Data dependent branches not working
chenyang-tao opened this issue · comments
Hi guys, following are some issues with data dependent branching I encountered lately.
- This exact replica of the data dependent branching code does not work as expected.
import minpy.numpy as np
num = 100
X = np.linspace(-1.0,1.0,num=num)
Y = np.zeros([num,])
if X<Y:
Z = X + Y
else:
Z = Y ** 2
# Only Z = X + Y is executed
- Things get more hairy if I want to take the gradients with branching.
import minpy
from minpy.core import grad
def foo(X):
# This will raise an AttributeError
if X<=0:
Y = X**2
else:
Y = 0
# And this will work
if -X>=0:
Y = X**2
else:
Y = 0
return Y
foo_grad = grad(foo)
print foo_grad(-1.0)
Hi,
The first example is ambiguous. If you replace the namespace with numpy, you will got:
Traceback (most recent call last):
File "t1.py", line 8, in <module>
if X < Y:
ValueError: The truth value of an array with more than one element is ambiguous. Use a.any() or a.all()

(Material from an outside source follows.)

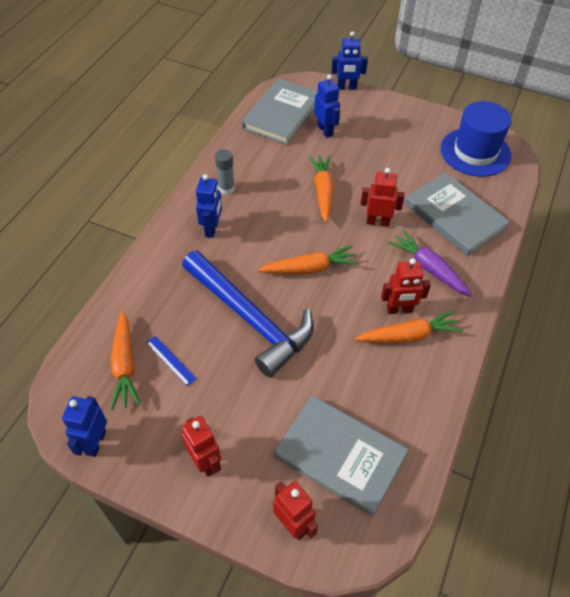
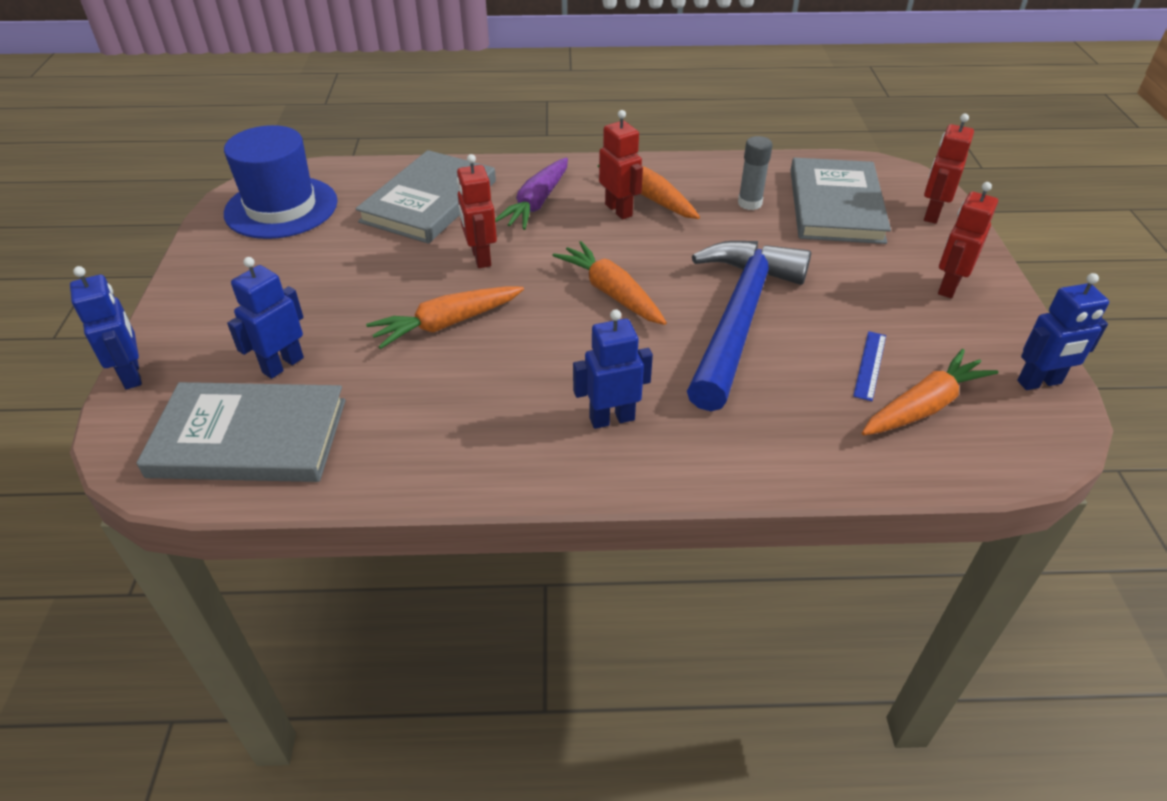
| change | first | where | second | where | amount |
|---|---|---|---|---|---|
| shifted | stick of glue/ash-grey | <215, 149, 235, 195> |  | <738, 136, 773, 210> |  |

, because both X and Y are arrays, the X < Y
will return a bool array of true and false. So what do you mean by condition X < Y
? It is np.all(X < Y)
or np.any(X < Y)
? The reason only X + Y is executed is because in minpy it will use the first element as the condition value (which is true). So I think the behavior is correct, except that we should also give the same error as numpy.
The second one is same as #139 , where mxnet's operators have poor support for scalar arguments. We will fix this in MXNet.
Thanks for the report!
Thanks for the reply. I am now even more confused with the first example. The following code is given as an example demonstrating features of minpy in README.md, highlighting ''... you freely use the if statement anyway you like.''
import minpy.numpy as np
x = ... # create x array
y = ... # create y array
if x < y:
z = x + y
else:
z = y ** 2
So if only the first element of the returned bool array will be used, then this example is misleading.
Looking forward to your fix with the scalar arguments issue, it causes a lot of troubles.
I see. The example is only for scalar, but not meaningful for arrays. To make it more appropriate for arrays, you should have:
import minpy.numpy as np
x = ...
y = ...
if x[0] < y[0]:
z = x + y
else:
z = y ** 2
@jermainewang Can you update the image in web-data? Thanks!